Kann mir einer sagen, um welches Exemplar es sich hier handelt?
Diese Spinne krabbelte letztes Wochenende an meinem Pavillon empor und das bei den Temperaturen?
Hatte etwa die Größe einer __ Kreuzspinne


----------



## smallfreak (5. Juli 2020)

Ich versuche hier auch mein Glück.

Seit ein paar Tagen beobachte ich eine Spinne, oder eigentlich gleich zwei, die ein horizontales Netz über meinen gesamten (kleinen) Teich gespannt haben. Das finde ich doch ganz beachtlich, denn in Summe ist das Netz doch deutlich über 1.5m gespannt, auch wenn der zentrale Teil vielleicht 30-40cm ausmacht.

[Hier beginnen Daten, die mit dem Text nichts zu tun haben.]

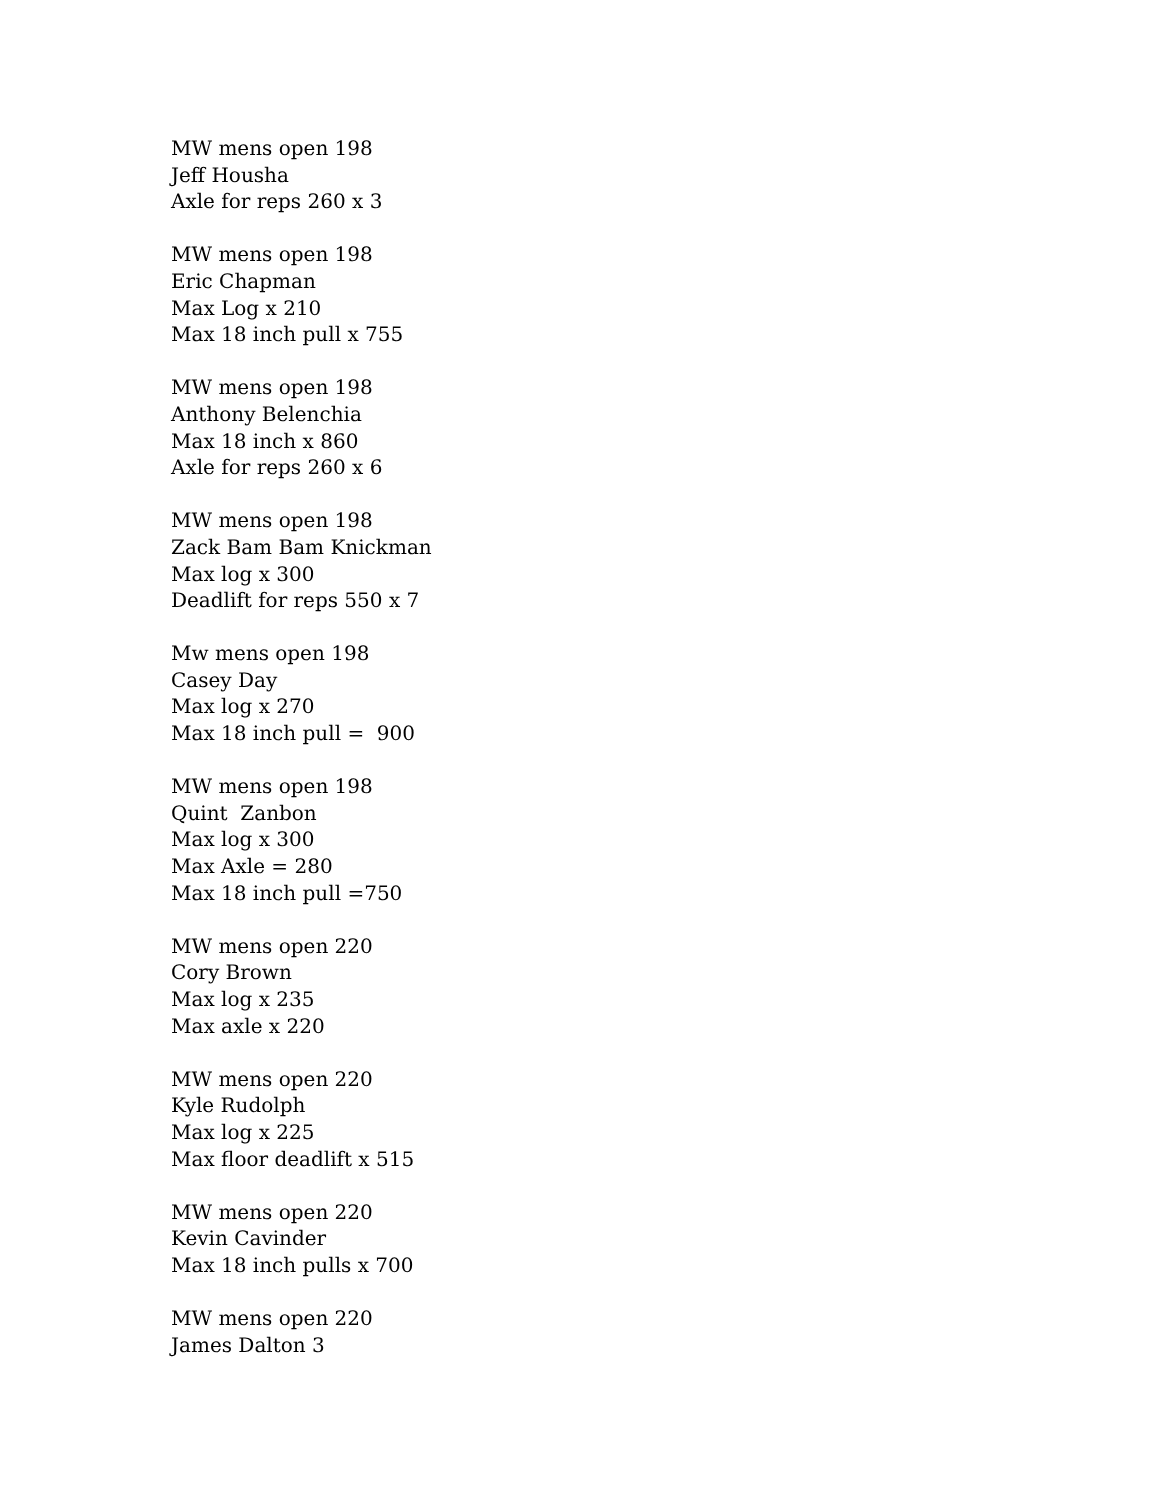MW mens open 198 Jeff Housha Axle for reps 260 x 3
MW mens open 198 Eric Chapman Max Log x 210 Max 18 inch pull x 755
MW mens open 198 Anthony Belenchia Max 18 inch x 860 Axle for reps 260 x 6
MW mens open 198 Zack Bam Bam Knickman Max log x 300 Deadlift for reps 550 x 7
Mw mens open 198 Casey Day Max log x 270 Max 18 inch pull = 900
MW mens open 198 Quint Zanbon Max log x 300 Max Axle = 280 Max 18 inch pull =750
MW mens open 220 Cory Brown Max log x 235 Max axle x 220
MW mens open 220 Kyle Rudolph Max log x 225 Max floor deadlift x 515
MW mens open 220 Kevin Cavinder Max 18 inch pulls x 700
MW mens open 220 James Dalton 3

Das Netz ist "schlampig" gewebt, nicht so präzise wie bei einer Kreuzsspinne und es sind zumindest zwei "Räder" im gleichen Netz. möglicherweise hat jede der beiden __ Spinnen ihr eigenes Rad.

Zwei Spinnen die sich ein Netz teilen habe ich bei uns noch gar nicht gesehen.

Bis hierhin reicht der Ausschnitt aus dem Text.